Employers May Skimp On Wellness Impact Assessments

Even the largest U.S. employers may be having trouble determining whether their wellness programs do much to keep participants well.

Analysts at Arthur J. Gallagher & Company have included data on employers' efforts to evaluate wellness programs in a large collection of employer survey data. The survey managers received responses from about 3,000 U.S. employers of all sizes, including about 1,000 with wellness programs.

The analysts found that, for example, 66 percent offer some kind of short-term disability (STD) insurance, 72 percent offer long-term disability (LTD), and the percentages are even higher for employers with at least 100 full-time equivalents (FTEs).

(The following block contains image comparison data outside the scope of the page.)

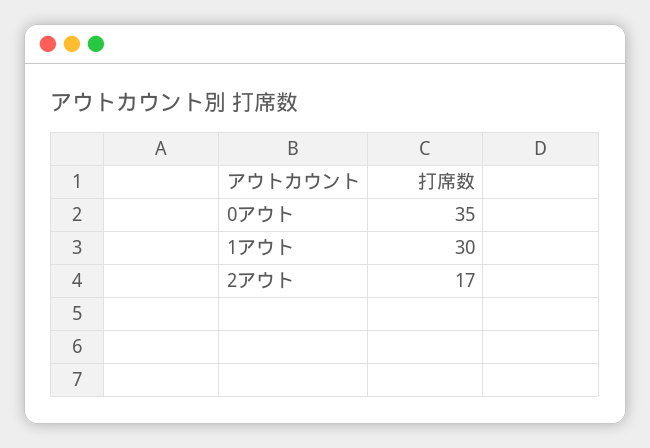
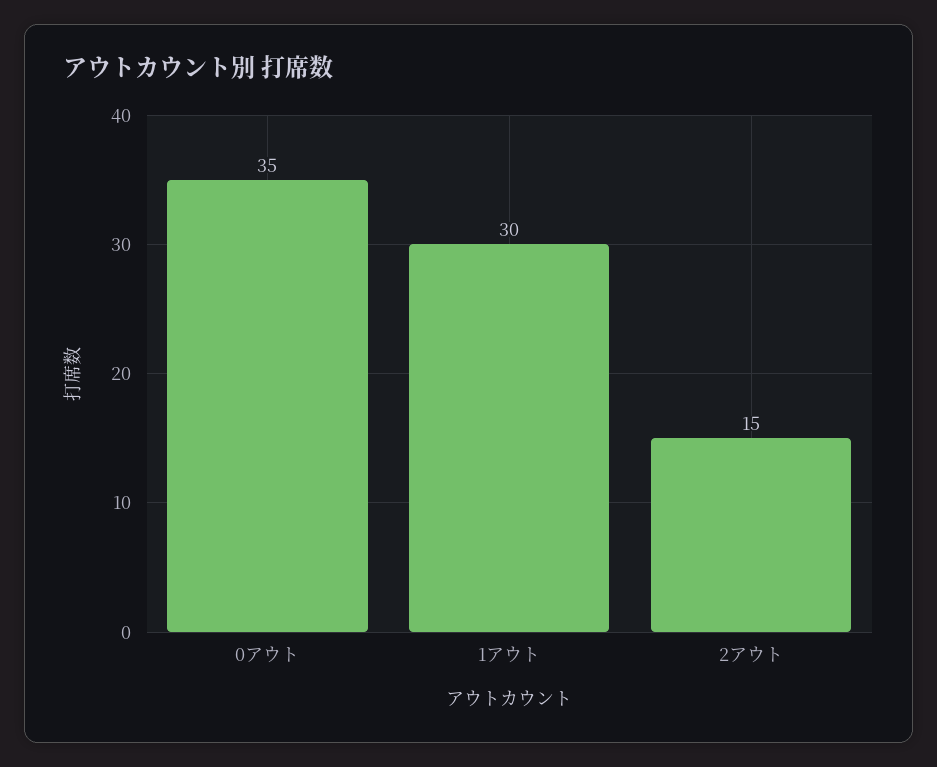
  {
    "0アウト": 35,
    "1アウト": 30,
-   "2アウト": 17
+   "2アウト": 15
  }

The employer sponsors usually pay all of the STD and LTD premiums or none.

About 67 percent offer employer-paid dental coverage, 26 percent offer employee-paid dental, and 72 percent of the dental plans offered provide coverage for in-network orthodontic care.

In the section on wellness programs, the analysts report that 42 percent of the participating employers, and 70 percent with 1,000 or more FTEs, have wellness programs.

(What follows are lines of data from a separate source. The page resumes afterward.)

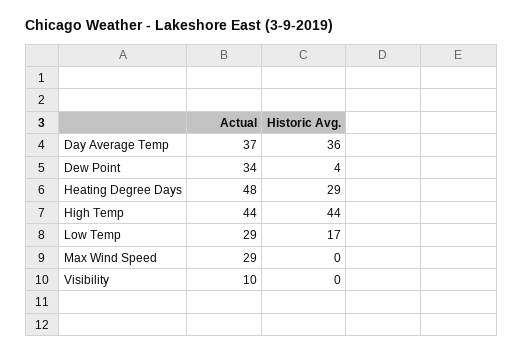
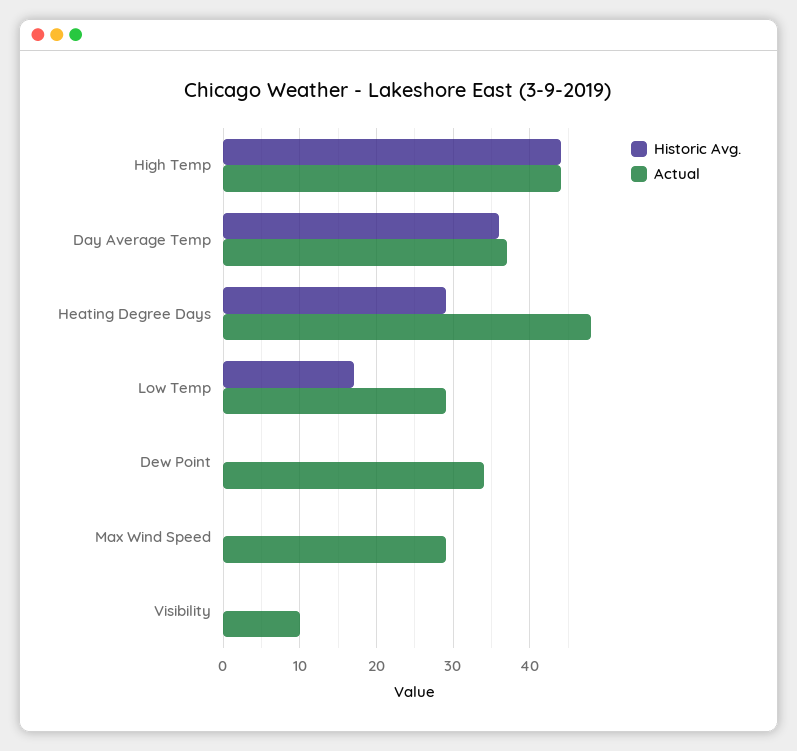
  {
    "Actual": {
      "Day Average Temp": 37,
      "Dew Point": 34,
      "Heating Degree Days": 48,
      "High Temp": 44,
      "Low Temp": 29,
      "Max Wind Speed": 29,
      "Visibility": 10
    },
    "Historic Avg.": {
      "Day Average Temp": 36,
-     "Dew Point": 4,
+     "Dew Point": 0,
      "Heating Degree Days": 29,
      "High Temp": 44,
      "Low Temp": 17,
      "Max Wind Speed": 0,
      "Visibility": 0
    }
  }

About 36 percent of the wellness programs at employers with 1,000 or more FTEs have budgets of at least $100,000.

But even many of the employers with 1,000 or more FTEs are sticking mainly with use-based measures to evaluate wellness programs, rather than measuring the effects of the programs on employees' health.

About 47 percent said they do get information about the employees' weight, blood pressure or other health care test results. About 46 percent do what they can to see how wellness programs affect claims.

But just 25 percent track how wellness programs affect use of health care, and 7 percent look to see how wellness programs affect lost work time. Only 4 percent try to estimate the impact on lost productivity.